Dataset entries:
_____

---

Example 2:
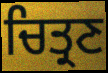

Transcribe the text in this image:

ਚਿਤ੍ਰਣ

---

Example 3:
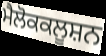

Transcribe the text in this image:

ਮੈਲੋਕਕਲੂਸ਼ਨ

_____

PROBLEM DETAILS>
Quote the listing above word for word, leaving the pictures out.

RESPONSE TO THE TASK>
---

Example 2:

Transcribe the text in this image:

ਚਿਤ੍ਰਣ

---

Example 3:

Transcribe the text in this image:

ਮੈਲੋਕਕਲੂਸ਼ਨ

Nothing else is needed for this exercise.